The son of a Kentucky frontiersman, Lincoln had to struggle for a living and for learning. Five months before receiving his party's nomination for President, he sketched his life:

"I was born Feb. 12, 1809, in Hardin County, Kentucky. My parents were both born in Virginia, of undistinguished families--second families, perhaps I should say. My mother, who died in my tenth year, was of a family of the name of Hanks.... My father ... removed from Kentucky to ... Indiana, in my eighth year.... It was a wild region, with many bears and other wild animals still in the woods. There I grew up.... Of course when I came of age I did not know much. Still somehow, I could read, write, and cipher ... but that was all."

Lincoln made extraordinary efforts to attain knowledge while working on a farm, splitting rails for fences, and keeping store at New Salem, Illinois. He was a captain in the Black Hawk War, spent eight years in the Illinois legislature, and rode the circuit of courts for many years. His law partner said of him, "His ambition was a little engine that knew no rest."

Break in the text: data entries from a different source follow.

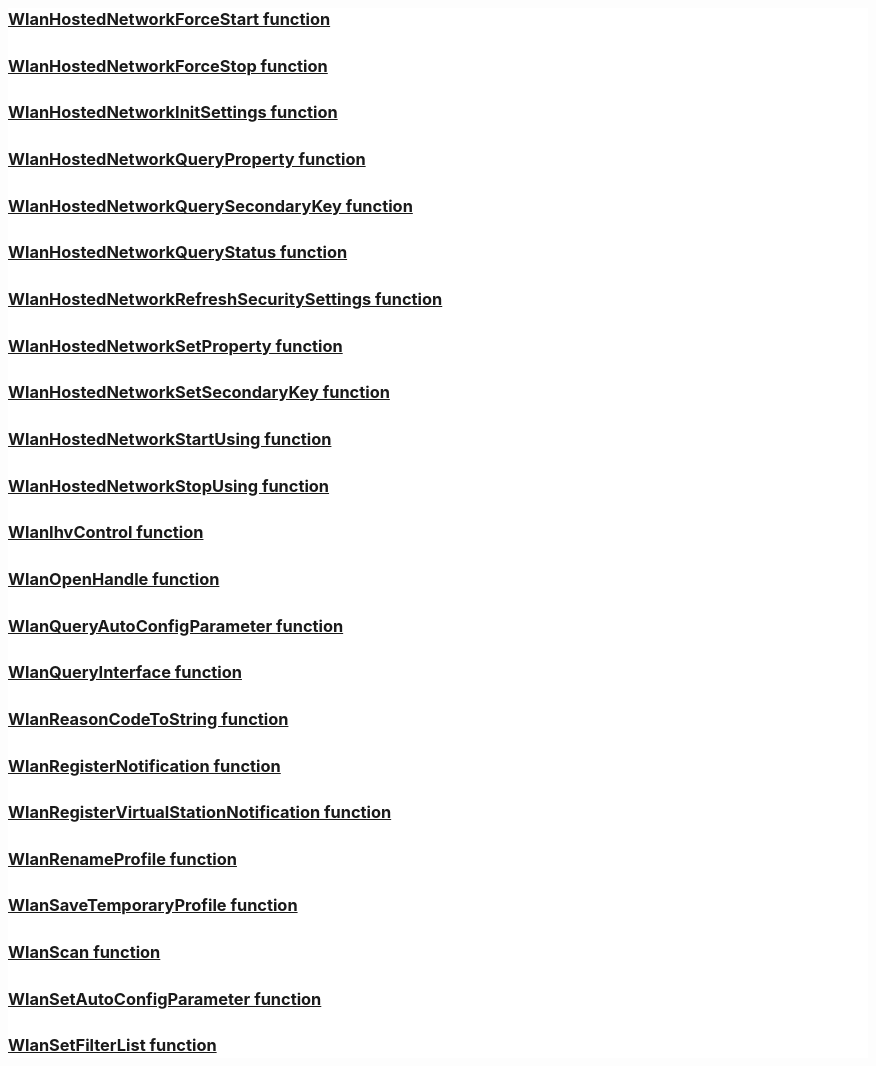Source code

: ### [WlanHostedNetworkForceStart function](../wlanapi/nf-wlanapi-wlanhostednetworkforcestart.md)
### [WlanHostedNetworkForceStop function](../wlanapi/nf-wlanapi-wlanhostednetworkforcestop.md)
### [WlanHostedNetworkInitSettings function](../wlanapi/nf-wlanapi-wlanhostednetworkinitsettings.md)
### [WlanHostedNetworkQueryProperty function](../wlanapi/nf-wlanapi-wlanhostednetworkqueryproperty.md)
### [WlanHostedNetworkQuerySecondaryKey function](../wlanapi/nf-wlanapi-wlanhostednetworkquerysecondarykey.md)
### [WlanHostedNetworkQueryStatus function](../wlanapi/nf-wlanapi-wlanhostednetworkquerystatus.md)
### [WlanHostedNetworkRefreshSecuritySettings function](../wlanapi/nf-wlanapi-wlanhostednetworkrefreshsecuritysettings.md)
### [WlanHostedNetworkSetProperty function](../wlanapi/nf-wlanapi-wlanhostednetworksetproperty.md)
### [WlanHostedNetworkSetSecondaryKey function](../wlanapi/nf-wlanapi-wlanhostednetworksetsecondarykey.md)
### [WlanHostedNetworkStartUsing function](../wlanapi/nf-wlanapi-wlanhostednetworkstartusing.md)
### [WlanHostedNetworkStopUsing function](../wlanapi/nf-wlanapi-wlanhostednetworkstopusing.md)
### [WlanIhvControl function](../wlanapi/nf-wlanapi-wlanihvcontrol.md)
### [WlanOpenHandle function](../wlanapi/nf-wlanapi-wlanopenhandle.md)
### [WlanQueryAutoConfigParameter function](../wlanapi/nf-wlanapi-wlanqueryautoconfigparameter.md)
### [WlanQueryInterface function](../wlanapi/nf-wlanapi-wlanqueryinterface.md)
### [WlanReasonCodeToString function](../wlanapi/nf-wlanapi-wlanreasoncodetostring.md)
### [WlanRegisterNotification function](../wlanapi/nf-wlanapi-wlanregisternotification.md)
### [WlanRegisterVirtualStationNotification function](../wlanapi/nf-wlanapi-wlanregistervirtualstationnotification.md)
### [WlanRenameProfile function](../wlanapi/nf-wlanapi-wlanrenameprofile.md)
### [WlanSaveTemporaryProfile function](../wlanapi/nf-wlanapi-wlansavetemporaryprofile.md)
### [WlanScan function](../wlanapi/nf-wlanapi-wlanscan.md)
### [WlanSetAutoConfigParameter function](../wlanapi/nf-wlanapi-wlansetautoconfigparameter.md)
### [WlanSetFilterList function](../wlanapi/nf-wlanapi-wlansetfilterlist.md)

He married Mary Todd, and they had four boys, only one of whom lived to maturity. In 1858 Lincoln ran against Stephen A. Douglas for Senator. He lost the election, but in debating with Douglas he gained a national reputation that won him the Republican nomination for President in 1860.

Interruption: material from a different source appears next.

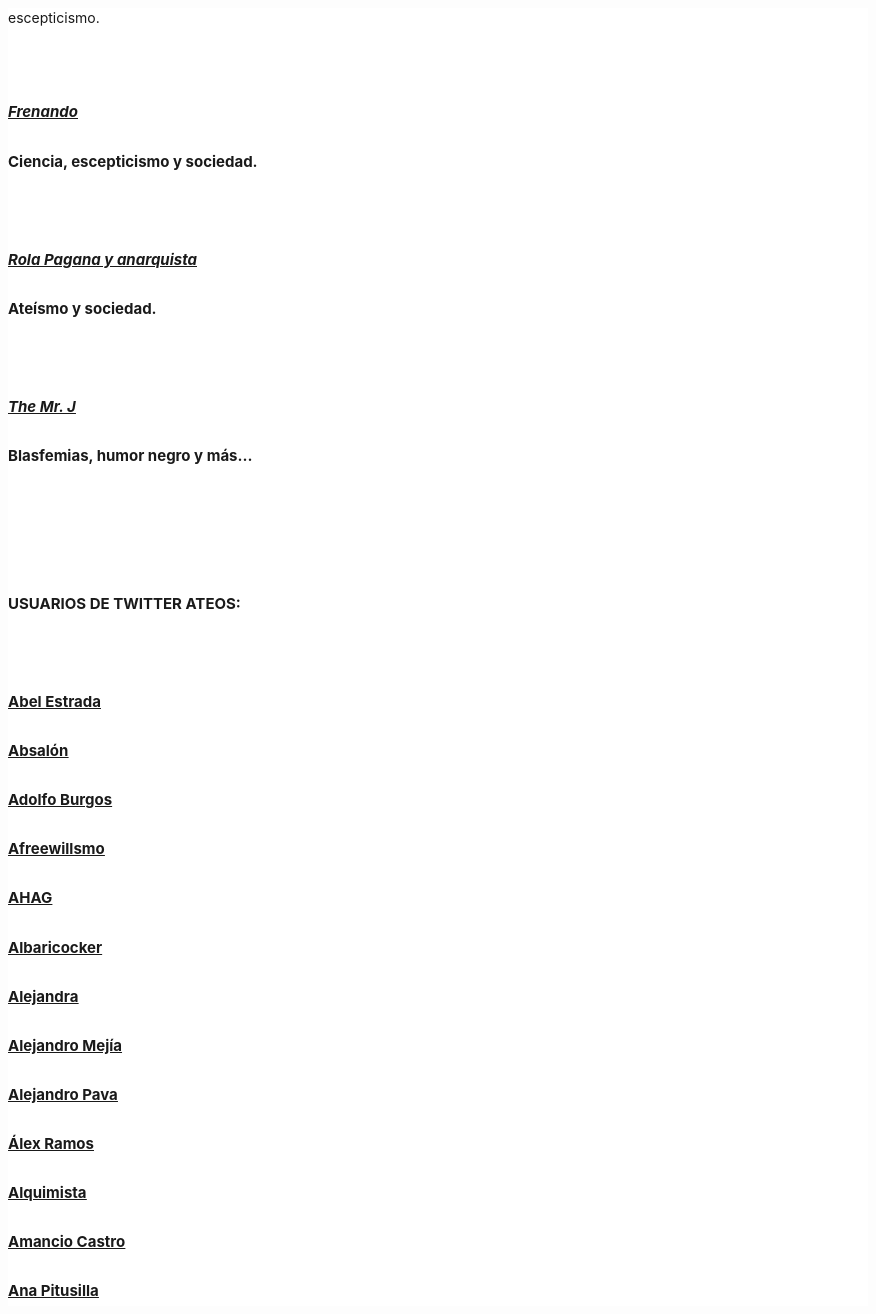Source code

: escepticismo.</span></h3><h3 class="font_9" style="line-height:1.875em;font-size:15px"><span class="color_15"><span class="wixGuard">​</span></span></h3><h3 class="font_9" style="line-height:1.875em;font-size:15px"><span class="color_15"><span style="font-weight:bold"><span style="font-style:italic"><span style="text-decoration:underline"><a href="https://twitter.com/Hondoncity" target="_blank" rel="nofollow noopener">Frenando</a></span></span></span></span></h3><h3 class="font_9" style="line-height:1.875em;font-size:15px"><span class="color_15">Ciencia, escepticismo y sociedad.</span></h3><h3 class="font_9" style="line-height:1.875em;font-size:15px"><span class="color_15"><span class="wixGuard">​</span></span></h3><h3 class="font_9" style="line-height:1.875em;font-size:15px"><span class="color_15"><span style="font-weight:bold"><span style="font-style:italic"><span style="text-decoration:underline"><a href="https://twitter.com/yolitaroja" target="_blank" rel="nofollow noopener">Rola Pagana y anarquista</a></span></span></span></span></h3><h3 class="font_9" style="line-height:1.875em;font-size:15px"><span class="color_15">Ateísmo y sociedad.</span></h3><h3 class="font_9" style="line-height:1.875em;font-size:15px"><span class="color_15"><span class="wixGuard">​</span></span></h3><h3 class="font_9" style="line-height:1.875em;font-size:15px"><span class="color_15"><span style="font-weight:bold"><span style="font-style:italic"><span style="text-decoration:underline"><a href="https://twitter.com/_The_Mr_J_" target="_blank" rel="nofollow noopener">The Mr. J</a></span></span></span>&nbsp; &nbsp; &nbsp;&nbsp;</span></h3><h3 class="font_9" style="line-height:1.875em;font-size:15px"><span class="color_15">Blasfemias, humor negro y más...</span></h3><h3 class="font_9" style="line-height:1.875em;font-size:15px"><span class="color_15"><span class="wixGuard">​</span></span></h3><h3 class="font_9" style="line-height:1.875em;font-size:15px"><span class="color_15"><span class="wixGuard">​</span></span></h3><h3 class="font_9" style="line-height:1.875em;font-size:15px"><span class="color_15"><span style="font-weight:bold">USUARIOS DE TWITTER ATEOS:</span></span></h3><h3 class="font_9" style="line-height:1.875em;font-size:15px"><span class="color_15"><span style="font-weight:bold"><span class="wixGuard">​</span></span></span></h3><h3 class="font_9" style="line-height:1.875em;font-size:15px"><span class="color_15"><span style="text-decoration:underline"><a href="https://twitter.com/abelestradanin" target="_blank" rel="nofollow noopener">Abel Estrada</a></span>&nbsp; &nbsp; &nbsp; &nbsp; &nbsp;&nbsp;</span></h3><h3 class="font_9" style="line-height:1.875em;font-size:15px"><span class="color_15"><span style="text-decoration:underline"><a href="https://twitter.com/AxelPascual" target="_blank" rel="nofollow noopener">Absalón</a></span>&nbsp; &nbsp; &nbsp; &nbsp;&nbsp;</span></h3><h3 class="font_9" style="line-height:1.875em;font-size:15px"><span class="color_15"><span style="text-decoration:underline"><a href="https://twitter.com/AblBurgos" target="_blank" rel="nofollow noopener">Adolfo Burgos</a></span>&nbsp; &nbsp; &nbsp; &nbsp; &nbsp;&nbsp;</span></h3><h3 class="font_9" style="line-height:1.875em;font-size:15px"><span class="color_15"><span style="text-decoration:underline"><a href="https://twitter.com/Afreewillsmo" target="_blank" rel="nofollow noopener">Afreewillsmo</a></span>&nbsp; &nbsp; &nbsp;</span></h3><h3 class="font_9" style="line-height:1.875em;font-size:15px"><span class="color_15"><span style="text-decoration:underline"><a href="https://twitter.com/ahagaviria" target="_blank" rel="nofollow noopener">AHAG</a></span>&nbsp; &nbsp; &nbsp; &nbsp;&nbsp;</span></h3><h3 class="font_9" style="line-height:1.875em;font-size:15px"><span class="color_15"><span style="text-decoration:underline"><a href="https://twitter.com/AlbariCocker" target="_blank" rel="nofollow noopener">Albaricocker</a></span>&nbsp; &nbsp;</span></h3><h3 class="font_9" style="line-height:1.875em;font-size:15px"><span class="color_15"><span style="text-decoration:underline"><a href="https://twitter.com/_AnimAleja_" target="_blank" rel="nofollow noopener">Alejandra</a></span>&nbsp; &nbsp; &nbsp; &nbsp;&nbsp;</span></h3><h3 class="font_9" style="line-height:1.875em;font-size:15px"><span class="color_15"><span style="text-decoration:underline"><a href="https://twitter.com/alejomejiarengi" target="_blank" rel="nofollow noopener">Alejandro Mejía</a></span>&nbsp; &nbsp; &nbsp; &nbsp; &nbsp;</span></h3><h3 class="font_9" style="line-height:1.875em;font-size:15px"><span class="color_15"><span style="text-decoration:underline"><a href="https://twitter.com/alejopava16" target="_blank" rel="nofollow noopener">Alejandro Pava</a></span>&nbsp; &nbsp; &nbsp;</span></h3><h3 class="font_9" style="line-height:1.875em;font-size:15px"><span class="color_15"><span style="text-decoration:underline"><a href="https://twitter.com/Hominoide" target="_blank" rel="nofollow noopener">Álex Ramos</a></span>&nbsp; &nbsp; &nbsp;</span></h3><h3 class="font_9" style="line-height:1.875em;font-size:15px"><span class="color_15"><span style="text-decoration:underline"><a href="https://twitter.com/EdoardoElric" target="_blank" rel="nofollow noopener">Alquimista</a></span>&nbsp; &nbsp; &nbsp; &nbsp; &nbsp;&nbsp;</span></h3><h3 class="font_9" style="line-height:1.875em;font-size:15px"><span class="color_15"><span style="text-decoration:underline"><a href="https://twitter.com/Amacahe" target="_blank" rel="nofollow noopener">Amancio Castro</a></span>&nbsp; &nbsp;</span></h3><h3 class="font_9" style="line-height:1.875em;font-size:15px"><span class="color_15"><span style="text-decoration:underline"><a href="https://twitter.com/AnaPitusilla" target="_blank" rel="nofollow noopener">Ana Pitusilla</a></span>&nbsp; &nbsp;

As President, he built the Republican Party into a strong national organization. Further, he rallied most of the northern Democrats to the Union cause. On January 1, 1863, he issued the Emancipation Proclamation that declared forever free those slaves within the Confederacy.

Lincoln never let the world forget that the Civil War involved an even larger issue. This he stated most movingly in dedicating the military cemetery at Gettysburg: "that we here highly resolve that these dead shall not have died in vain--that this nation, under God, shall have a new birth of freedom--and that government of the people, by the people, for the people, shall not perish from the earth."

Lincoln won re-election in 1864, as Union military triumphs heralded an end to the war. In his planning for peace, the President was flexible and generous, encouraging Southerners to lay down their arms and join speedily in reunion.

The spirit that guided him was clearly that of his Second Inaugural Address, now inscribed on one wall of the Lincoln Memorial in Washington, D. C.: "With malice toward none; with charity for all; with firmness in the right, as God gives us to see the right, let us strive on to finish the work we are in; to bind up the nation's wounds.... "

On Good Friday, April 14, 1865, Lincoln was assassinated at Ford's Theatre in Washington by John Wilkes Booth, an actor, who somehow thought he was helping the South. The opposite was the result, for with Lincoln's death, the possibility of peace with magnanimity died.